Co widzieli świadkowie tuż po katastrofie F-16? "Wielki grzyb, ogień"
W czwartek wieczorem doszło do katastrofy samolotu w Radomiu. Podczas ćwiczeń przed pokazami Air Show rozbił się wojskowy myśliwiec F-16 zespołu Tiger Demo Team. Pilot, major Maciej Krakowian ps. "Slab" nie przeżył.
Samolot wykonywał nad lotniskiem w Radomiu tzw. beczkę, czyli obrót dookoła osi podłużnej. Przyczyną wypadku było prawdopodobnie przeciągnięcie maszyny na niskiej wysokości i utrata siły nośnej. Sprawę bada Wydział do Spraw Wojskowych Prokuratury Okręgowej w Warszawie.

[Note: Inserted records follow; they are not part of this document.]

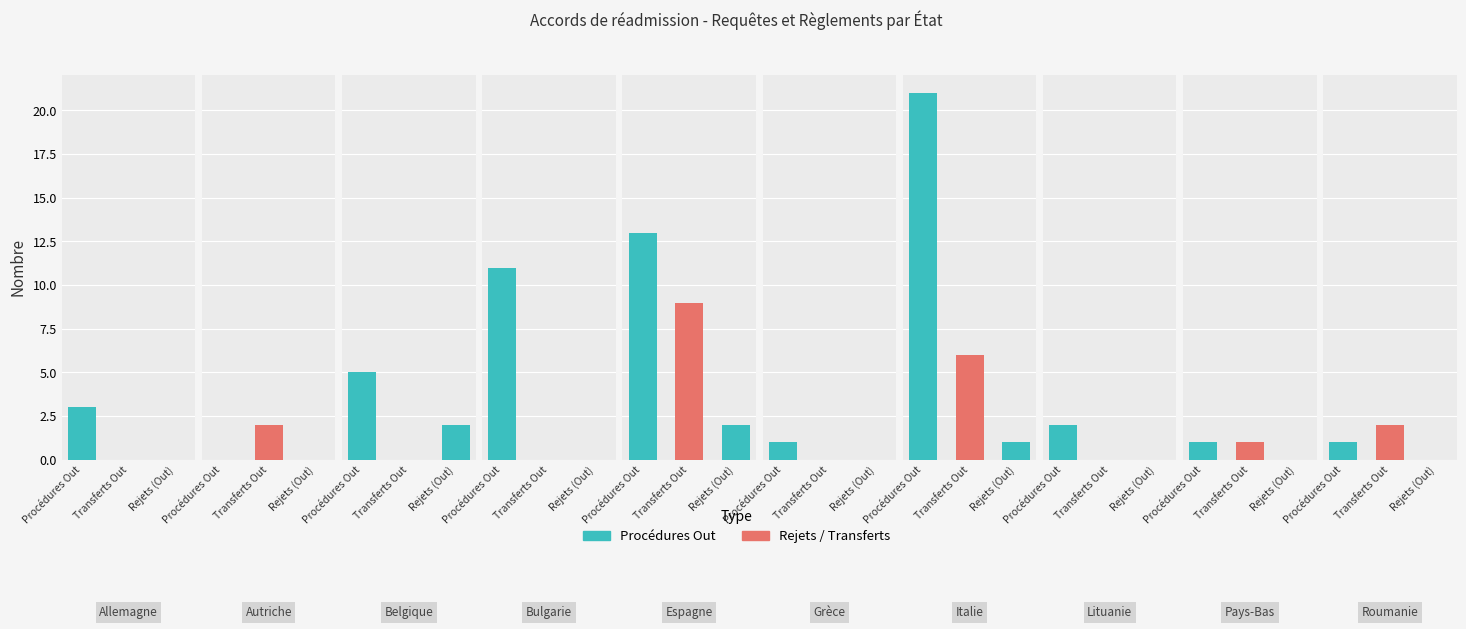

How many bars are there in total?

30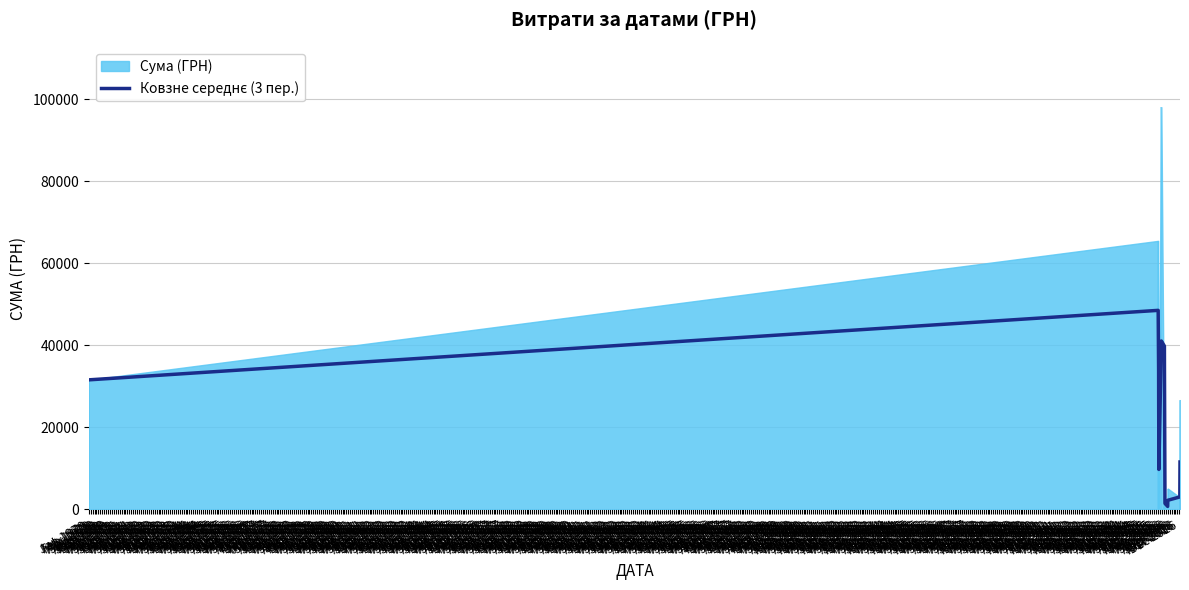

How many points are higher than both their immediate neighbors (excluding endpoints)?

2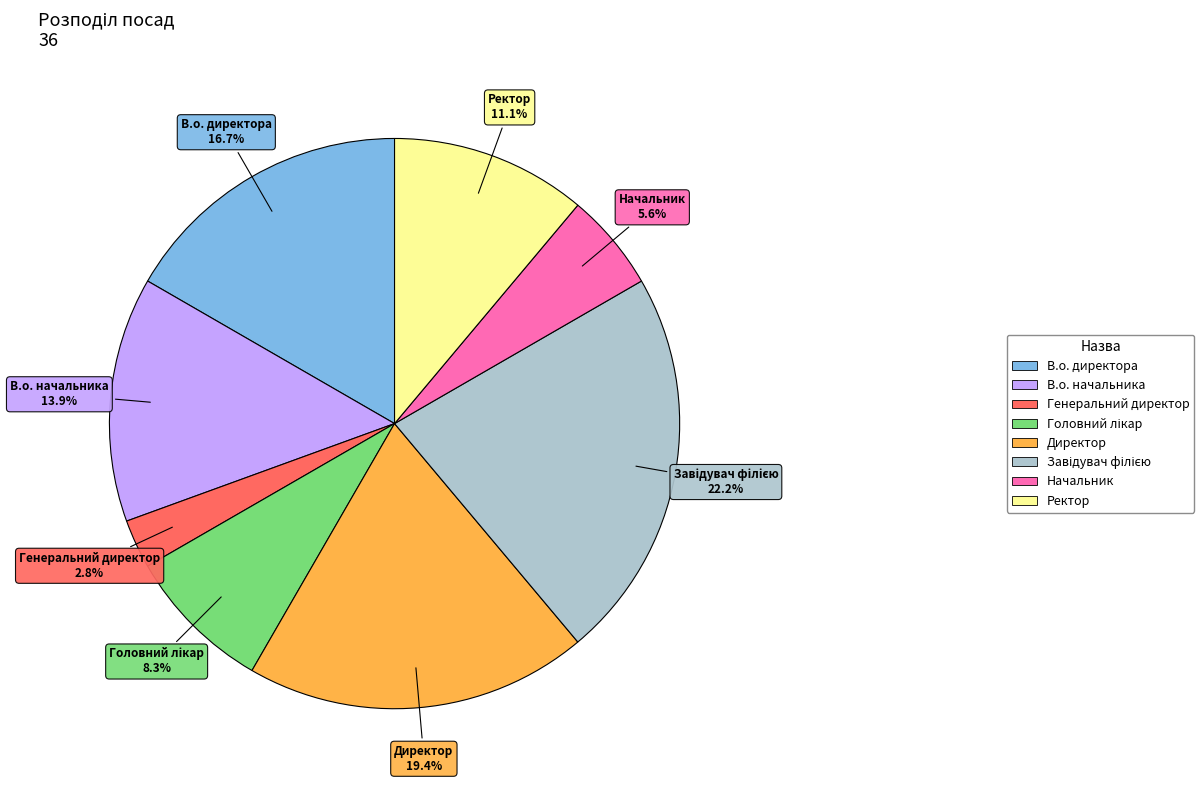

Is there any slice that represents more than half of the pie?

No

30 i 31 sierpnia na radomskim lotnisku miały się odbyć słynne Międzynarodowe Pokazy Lotnicze Air Show. To cykliczna impreza, która odbywa się co dwa lata i za każdym razem gromadzi wielotysięczny tłum. Wojsko już poinformowało, że wydarzenie zostało odwołane. W związku z katastrofą, Polskie Linie Lotnicze LOT zdecydowały o przeniesieniu piątkowych rejsów do i z Radomia na Lotnisko Chopina w Warszawie.
Świadkowie relacjonują katastrofę F-16
W rozmowie z TVN24 świadkowie relacjonowali, jak wyglądał wypadek samolotu F-16. – Bardzo szybko latał i robił półpętlę gdzieś tam po drugiej stronie lotniska. Z dużą siłą i dużą prędkością uderzył w ziemię. Widzieliśmy już tylko wielki grzyb, ogień i dźwięk wybuchu, który doszedł kilka sekund po zdarzeniu – powiedział jeden z rozmówców.
– Do końca samolot leciał na dopalaczu, czyli do końca pilot siedział za sterami. Nie było widać nic, ani żeby owiewka odleciała, ani żadnej katapulty. Była jakaś informacja, że podobno na telemetrii było widać, że fotel został wystrzelony, natomiast w rzeczywistości nic takiego nie było – dodał.
Drugi ze świadków, z którym rozmawiał reporter TVN24, stwierdził, że "trudno powiedzieć, co się stało tak naprawdę". – Było bardzo szybko. Była to taka półpętla. W ogóle generalnie nalot na lotnisko był bardzo szybki. Były to dynamiczne manewry. Te manewry podobały się publiczności – mówił.